Try comparing raw data streams from the RNGs - chances are they are the same
In case this helps anyone interested in the question:
In order to the get the same behavior for the Twister algorithm:
Download the file
http://www.math.sci.hiroshima-u.ac.jp/~m-mat/MT/MT2002/CODES/mt19937ar.c
Try the following:
#include <stdint.h>
// mt19937ar.c content..
int main(void)
{
int i;
uint32_t seed = 100;
init_genrand(seed);
for (i = 0; i < 100; ++i)
printf("%.20f\n",genrand_res53());
return 0;
}
Make sure the same values are generated within matlab:
RandStream.setGlobalStream( RandStream.create('mt19937ar','seed',100) );
rand(100,1)
randi() seems to be simply ceil( rand()*maxval )

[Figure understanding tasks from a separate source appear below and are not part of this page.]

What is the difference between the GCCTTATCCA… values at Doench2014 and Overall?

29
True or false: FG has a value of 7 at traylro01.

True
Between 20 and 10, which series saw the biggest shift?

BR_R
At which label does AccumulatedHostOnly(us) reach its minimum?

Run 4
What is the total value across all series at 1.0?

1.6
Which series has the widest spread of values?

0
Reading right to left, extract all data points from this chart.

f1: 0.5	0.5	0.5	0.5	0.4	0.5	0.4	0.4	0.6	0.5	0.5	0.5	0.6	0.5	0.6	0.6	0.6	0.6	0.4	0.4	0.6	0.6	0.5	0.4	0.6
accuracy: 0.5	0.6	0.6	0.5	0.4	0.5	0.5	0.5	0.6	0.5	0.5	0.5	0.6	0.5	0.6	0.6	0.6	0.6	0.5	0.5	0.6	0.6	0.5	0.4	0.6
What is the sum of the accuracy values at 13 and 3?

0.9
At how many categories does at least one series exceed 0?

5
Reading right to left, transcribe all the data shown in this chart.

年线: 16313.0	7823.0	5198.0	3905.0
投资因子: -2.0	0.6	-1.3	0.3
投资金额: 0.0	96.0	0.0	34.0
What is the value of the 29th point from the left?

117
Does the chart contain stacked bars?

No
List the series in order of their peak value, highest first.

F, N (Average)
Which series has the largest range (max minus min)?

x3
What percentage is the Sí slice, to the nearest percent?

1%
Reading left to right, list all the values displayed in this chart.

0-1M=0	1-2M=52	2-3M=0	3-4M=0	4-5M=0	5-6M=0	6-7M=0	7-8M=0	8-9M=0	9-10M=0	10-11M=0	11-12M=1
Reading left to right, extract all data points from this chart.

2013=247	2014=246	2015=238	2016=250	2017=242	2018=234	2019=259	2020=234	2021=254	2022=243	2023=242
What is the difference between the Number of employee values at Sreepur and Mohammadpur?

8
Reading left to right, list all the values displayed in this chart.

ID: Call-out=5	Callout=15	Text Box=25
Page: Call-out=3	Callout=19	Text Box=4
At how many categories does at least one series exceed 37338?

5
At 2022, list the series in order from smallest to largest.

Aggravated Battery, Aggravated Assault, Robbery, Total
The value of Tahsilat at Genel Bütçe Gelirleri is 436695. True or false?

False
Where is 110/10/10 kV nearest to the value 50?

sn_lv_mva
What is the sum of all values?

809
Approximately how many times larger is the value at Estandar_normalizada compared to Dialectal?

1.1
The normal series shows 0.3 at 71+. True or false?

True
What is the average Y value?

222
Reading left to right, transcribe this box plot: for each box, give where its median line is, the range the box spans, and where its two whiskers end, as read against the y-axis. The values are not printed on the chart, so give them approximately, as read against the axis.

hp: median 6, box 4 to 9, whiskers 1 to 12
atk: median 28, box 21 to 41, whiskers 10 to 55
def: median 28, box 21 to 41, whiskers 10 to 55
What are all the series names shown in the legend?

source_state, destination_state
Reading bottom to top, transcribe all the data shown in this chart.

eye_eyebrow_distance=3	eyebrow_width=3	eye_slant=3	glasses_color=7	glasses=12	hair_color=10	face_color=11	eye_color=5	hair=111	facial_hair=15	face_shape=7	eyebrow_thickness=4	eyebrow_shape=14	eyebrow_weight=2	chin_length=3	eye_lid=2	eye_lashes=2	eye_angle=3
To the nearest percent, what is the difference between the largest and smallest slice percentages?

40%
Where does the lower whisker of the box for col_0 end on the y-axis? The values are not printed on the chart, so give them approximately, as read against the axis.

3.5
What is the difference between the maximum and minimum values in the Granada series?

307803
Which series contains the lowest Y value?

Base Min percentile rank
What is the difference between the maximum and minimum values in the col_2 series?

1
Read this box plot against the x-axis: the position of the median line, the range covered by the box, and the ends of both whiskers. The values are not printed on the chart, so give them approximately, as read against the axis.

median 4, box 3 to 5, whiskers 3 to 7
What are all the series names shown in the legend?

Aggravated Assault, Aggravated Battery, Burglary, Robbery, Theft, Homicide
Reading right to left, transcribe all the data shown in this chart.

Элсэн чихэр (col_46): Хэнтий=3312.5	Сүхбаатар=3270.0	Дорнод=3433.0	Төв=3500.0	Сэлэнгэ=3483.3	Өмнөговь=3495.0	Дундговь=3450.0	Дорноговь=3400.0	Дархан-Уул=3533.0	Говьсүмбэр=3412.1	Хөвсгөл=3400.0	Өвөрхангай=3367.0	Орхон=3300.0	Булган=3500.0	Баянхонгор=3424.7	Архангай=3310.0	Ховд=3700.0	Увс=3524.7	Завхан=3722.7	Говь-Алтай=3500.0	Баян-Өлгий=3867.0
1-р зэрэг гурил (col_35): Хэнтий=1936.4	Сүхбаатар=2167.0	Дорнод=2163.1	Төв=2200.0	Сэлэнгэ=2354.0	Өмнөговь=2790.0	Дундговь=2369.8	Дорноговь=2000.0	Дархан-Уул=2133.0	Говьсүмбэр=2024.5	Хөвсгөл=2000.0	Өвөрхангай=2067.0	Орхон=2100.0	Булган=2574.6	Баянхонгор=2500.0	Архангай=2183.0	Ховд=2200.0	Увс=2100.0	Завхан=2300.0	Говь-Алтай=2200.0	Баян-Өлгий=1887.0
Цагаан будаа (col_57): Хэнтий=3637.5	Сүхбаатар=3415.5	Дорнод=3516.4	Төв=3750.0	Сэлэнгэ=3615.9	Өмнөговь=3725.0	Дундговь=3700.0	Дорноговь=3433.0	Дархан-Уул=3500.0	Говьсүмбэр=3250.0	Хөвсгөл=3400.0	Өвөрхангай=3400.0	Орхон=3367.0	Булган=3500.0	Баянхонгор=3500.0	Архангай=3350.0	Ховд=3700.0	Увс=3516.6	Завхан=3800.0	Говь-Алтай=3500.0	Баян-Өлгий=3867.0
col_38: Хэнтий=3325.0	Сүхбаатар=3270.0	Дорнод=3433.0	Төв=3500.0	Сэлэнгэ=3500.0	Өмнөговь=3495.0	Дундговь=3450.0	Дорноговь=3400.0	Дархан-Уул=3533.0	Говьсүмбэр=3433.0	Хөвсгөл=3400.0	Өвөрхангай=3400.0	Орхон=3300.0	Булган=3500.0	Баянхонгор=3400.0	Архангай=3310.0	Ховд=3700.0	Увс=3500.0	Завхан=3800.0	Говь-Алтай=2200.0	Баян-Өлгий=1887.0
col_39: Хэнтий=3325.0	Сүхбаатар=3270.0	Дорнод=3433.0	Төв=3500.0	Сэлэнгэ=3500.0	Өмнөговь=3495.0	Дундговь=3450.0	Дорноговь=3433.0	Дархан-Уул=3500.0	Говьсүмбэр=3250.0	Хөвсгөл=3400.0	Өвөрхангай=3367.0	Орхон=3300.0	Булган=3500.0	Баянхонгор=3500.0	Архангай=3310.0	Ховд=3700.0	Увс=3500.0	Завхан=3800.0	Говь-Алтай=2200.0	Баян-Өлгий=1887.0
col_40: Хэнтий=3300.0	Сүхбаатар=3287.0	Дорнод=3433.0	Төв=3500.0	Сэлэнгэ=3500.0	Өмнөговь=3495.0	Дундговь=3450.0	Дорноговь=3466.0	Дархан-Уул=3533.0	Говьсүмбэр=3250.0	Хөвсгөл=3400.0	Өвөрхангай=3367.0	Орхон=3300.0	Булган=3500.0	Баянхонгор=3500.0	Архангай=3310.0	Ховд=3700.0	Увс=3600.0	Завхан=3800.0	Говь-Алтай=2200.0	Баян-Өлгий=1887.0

Thanks to Fezvez's answer I've written xor128 in matlab:
function [ w, state ] = xor128( state )
%XOR128 implementation of Xorshift
% https://en.wikipedia.org/wiki/Xorshift
% A starting state might be [123456789, 362436069, 521288629, 88675123]
x = state(1);
y = state(2);
z = state(3);
w = state(4);
% t1 = (x << 11)
t1 = bitand(bitshift(x,11),hex2dec('ffffffff'));
% t = x ^ (x << 11)
t = bitxor(x,t1);
x = y;
y = z;
z = w;
% t2 = (t ^ (t >> 8))
t2 = bitxor(t, bitshift(t,-8));
% t3 = w ^ (w >> 19)
t3 = bitxor(w, bitshift(w,-19));
% w = w ^ (w >> 19) ^ (t ^ (t >> 8))
w = bitxor(t3, t2);
state = [x y z w];
end
You need to pass state in to xor128 every time you use it. I've written a "tester" function which simply returns a vector with random numbers. I tested 1000 numbers output by this function against values output by cpp with gcc and it is perfect.
function [ v ] = txor( iterations )
%TXOR test xor128, returns vector v of length iterations with random number
% output from xor128
% output
v = zeros(iterations,1);
state = [123456789, 362436069, 521288629, 88675123];
i = 1;
while i <= iterations
disp(i);
[t,state] = xor128(state);
v(i) = t;
i = i + 1;
end
I would be very careful assuming that two different implementations of pseudo random generators (even though based on the same algorithms) produce the same result. There could be that one of the implementations use some sort of tweak, hence producing different results. If you need two equal "random" distributions I suggest you either precalculate a sequence, store and access from both C++ and Matlab or create your own generator. It should be fairly easy to implement MT19937 if you use the pseudocode on Wikipedia.
Take care ensuring that both your Matlab and C++ code runs on the same architecture (that is, both runs on either 32 or 64-bit) - using a 64 bit integer in one implementation and a 32 bit integer in the other will lead to different results.